AncestryDNA claims their phasing process for matching has only a 1% error rate. I'm guessing on an individual level with a mixed genome like mine the error rate would be higher than 1%. Parental and statistical phasing for ethnicity really does improve the estimates. I wish all of the DNA companies would do that. The Chromosome Painting interactive map is an outstanding feature at 23andMe. If you are ethnically mixed, like I am, naming the segments according to ethnicity can help when you compare segments of cousins using chromosome browsers. Accurate ethnicity estimates can help identify the places of origin you share with your DNA matches. GEDmatch has a feature that will allow you to search for matches on each chromosome so you can compare matches with your Chromosome Paint map at 23andMe.
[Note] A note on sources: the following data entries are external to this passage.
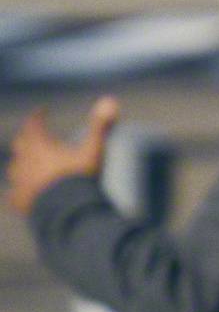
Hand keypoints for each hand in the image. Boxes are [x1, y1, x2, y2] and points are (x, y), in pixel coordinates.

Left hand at [9, 97, 119, 217]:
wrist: (65, 212)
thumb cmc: (78, 179)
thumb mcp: (93, 151)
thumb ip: (100, 126)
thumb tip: (111, 99)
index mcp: (40, 146)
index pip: (33, 124)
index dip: (37, 116)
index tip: (43, 110)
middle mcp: (25, 161)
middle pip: (20, 144)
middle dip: (27, 138)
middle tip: (34, 137)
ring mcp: (20, 182)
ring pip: (14, 168)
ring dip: (21, 164)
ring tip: (28, 164)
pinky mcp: (19, 201)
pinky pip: (13, 194)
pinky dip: (18, 192)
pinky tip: (21, 194)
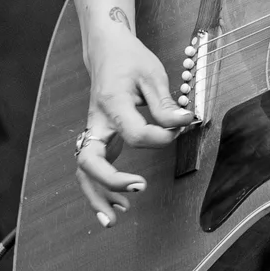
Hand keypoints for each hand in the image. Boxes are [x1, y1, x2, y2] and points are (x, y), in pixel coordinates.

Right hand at [73, 13, 194, 225]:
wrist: (106, 51)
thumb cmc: (130, 60)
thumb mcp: (152, 73)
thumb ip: (165, 103)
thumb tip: (184, 122)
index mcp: (111, 104)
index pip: (134, 133)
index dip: (160, 138)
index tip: (178, 130)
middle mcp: (97, 123)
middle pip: (90, 161)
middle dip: (110, 181)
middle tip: (139, 188)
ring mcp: (95, 133)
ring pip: (85, 172)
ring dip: (97, 197)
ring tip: (115, 219)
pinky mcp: (100, 140)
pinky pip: (92, 170)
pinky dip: (99, 191)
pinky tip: (116, 207)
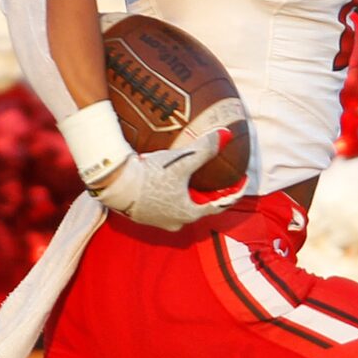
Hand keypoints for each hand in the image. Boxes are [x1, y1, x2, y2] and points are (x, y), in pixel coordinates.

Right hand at [83, 103, 244, 231]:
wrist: (116, 185)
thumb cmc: (150, 176)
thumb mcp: (181, 161)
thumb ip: (205, 149)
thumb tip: (227, 134)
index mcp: (189, 213)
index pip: (220, 204)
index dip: (233, 191)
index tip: (241, 179)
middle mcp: (176, 222)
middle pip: (200, 206)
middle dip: (209, 191)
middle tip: (216, 175)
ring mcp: (159, 221)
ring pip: (182, 206)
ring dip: (189, 193)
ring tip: (191, 176)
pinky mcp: (144, 216)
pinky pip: (165, 205)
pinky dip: (172, 194)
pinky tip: (168, 181)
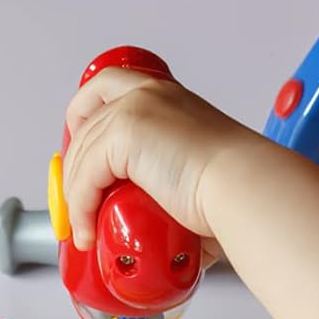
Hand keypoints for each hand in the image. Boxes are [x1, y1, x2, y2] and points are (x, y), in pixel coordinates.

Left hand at [61, 68, 258, 252]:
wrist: (245, 187)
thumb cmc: (237, 186)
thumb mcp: (195, 172)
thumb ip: (171, 184)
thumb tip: (164, 228)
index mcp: (166, 96)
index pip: (105, 87)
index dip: (83, 116)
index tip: (78, 149)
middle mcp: (148, 93)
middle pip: (85, 121)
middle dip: (73, 163)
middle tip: (75, 197)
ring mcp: (134, 108)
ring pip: (80, 153)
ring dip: (75, 194)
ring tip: (84, 227)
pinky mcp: (123, 133)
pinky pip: (83, 176)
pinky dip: (80, 207)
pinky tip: (89, 230)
I believe phasing for ethnicity is what makes 23andMe's estimates more accurate than the other companies, especially if a parent also tests. 

2 comments:

Janice M. Sellers said...

So is phasing used only for refining ethnicity results? Does it have other uses?

Annette Kapple said...

Yes Janice, you can compare the results to your matches' segments in a chromosome browser. Anyone who matches in the same place would be from the same ethnic group and the same family line. If your parents are from the same ethnic group this tool would be less useful however.